» INSTRUCTIONS FOR THE TASK:
Please give the date on which the on-site assessment of Newport Pagnell Medical Centre was carried out, according to the inspection report below.

» PASSAGE PROVIDED:
+===+
• Doctor
  • GP practice

Newport Pagnell Medical Centre

Overall: Outstanding read more about inspection ratings

Queens Avenue, Newport Pagnell, Buckinghamshire, MK16 8QT (01908) 611767

Provided and run by:
Newport Pagnell Medical Centre

All Inspections

During an assessment under our new approach

Newport Pagnell Medical Centre is GP practice and provides a range of primary medical services from its main practice site and branch location. The GP practice is registered with the Care Quality Commission under the Health and Social Care Act 2008 to provide the following regulated activities; diagnostic and screening procedures, family planning, midwifery and maternity services, surgical procedures and treatment of disease, disorder or injury. We carried out our on-site assessment on 25 January 2024, and our off-site assessment activity started on 23 January 2024 and ended on 24 January 2024. We looked at 5 quality statements: Learning culture, medicines optimisation, assessing needs, equity in experiences and outcomes and governance, management and sustainability. During our assessment, we found concerns around the management of people's medicines which resulted in a breach of regulation 12 of the Health and Social Care Act 2008 (Regulated Activities) Regulations 2014. You can find more details of our concerns in the evidence category findings

27 September 2016

During a routine inspection

Letter from the Chief Inspector of General Practice

We carried out an announced comprehensive inspection at Newport Pagnell Medical Centre on 27 September 2016. Overall the practice is rated as outstanding.

Our key findings across all the areas we inspected were as follows:

  • Staff understood and fulfilled their responsibilities to raise concerns and report incidents and near misses. All opportunities for learning from internal and external incidents were maximised.
  • The practice used innovative and proactive methods to improve patient outcomes, working with other local providers to share best practice. For example, we saw evidence of an asthma protocol developed by the Respiratory Lead Nurse which was shared with the CCG and was then shared for use across the locality.
  • Services were tailored to meet the needs of individual patients and were delivered in a way to ensure flexibility, choice and continuity of care.
  • Patients said they were treated with compassion, dignity and respect and they were involved in their care and decisions about their treatment.
  • The practice implemented suggestions for improvements and made changes to the way it delivered services as a consequence of feedback from patients and from the patient participation group.
  • The practice had good facilities and was well equipped to treat patients and meet their needs.
  • The practice actively reviewed complaints and how they were managed and responded to, and made improvements as a result.
  • The practice had a clear vision with quality and safety as its top priority. High standards were promoted and owned by all practice staff and teams worked together across all roles.
+===+
» SUPPLIED INFORMATION:
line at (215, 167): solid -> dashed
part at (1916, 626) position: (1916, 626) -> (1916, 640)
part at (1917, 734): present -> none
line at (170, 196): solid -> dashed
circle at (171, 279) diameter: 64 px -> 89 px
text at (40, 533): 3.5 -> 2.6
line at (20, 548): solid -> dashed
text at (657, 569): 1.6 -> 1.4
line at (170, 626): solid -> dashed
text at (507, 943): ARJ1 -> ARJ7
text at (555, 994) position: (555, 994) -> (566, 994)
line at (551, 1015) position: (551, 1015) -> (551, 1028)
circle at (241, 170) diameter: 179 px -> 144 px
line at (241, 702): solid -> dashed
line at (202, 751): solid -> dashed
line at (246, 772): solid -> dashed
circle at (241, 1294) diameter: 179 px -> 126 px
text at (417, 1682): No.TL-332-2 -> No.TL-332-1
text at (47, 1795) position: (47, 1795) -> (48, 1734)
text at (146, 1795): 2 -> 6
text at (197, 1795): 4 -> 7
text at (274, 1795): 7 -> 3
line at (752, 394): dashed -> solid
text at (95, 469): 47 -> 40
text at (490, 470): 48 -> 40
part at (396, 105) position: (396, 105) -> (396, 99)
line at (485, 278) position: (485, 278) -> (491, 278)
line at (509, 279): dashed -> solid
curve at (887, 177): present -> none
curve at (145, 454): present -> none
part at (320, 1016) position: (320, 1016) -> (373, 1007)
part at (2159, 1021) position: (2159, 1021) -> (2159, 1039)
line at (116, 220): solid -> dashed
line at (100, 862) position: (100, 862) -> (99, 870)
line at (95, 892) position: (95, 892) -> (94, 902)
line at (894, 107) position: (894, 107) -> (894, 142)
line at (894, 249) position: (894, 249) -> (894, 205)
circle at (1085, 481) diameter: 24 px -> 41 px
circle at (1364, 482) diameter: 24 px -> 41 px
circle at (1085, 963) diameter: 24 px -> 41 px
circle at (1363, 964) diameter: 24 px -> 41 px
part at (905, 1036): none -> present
+===+
» EXERCISE RESULT:
25 January 2024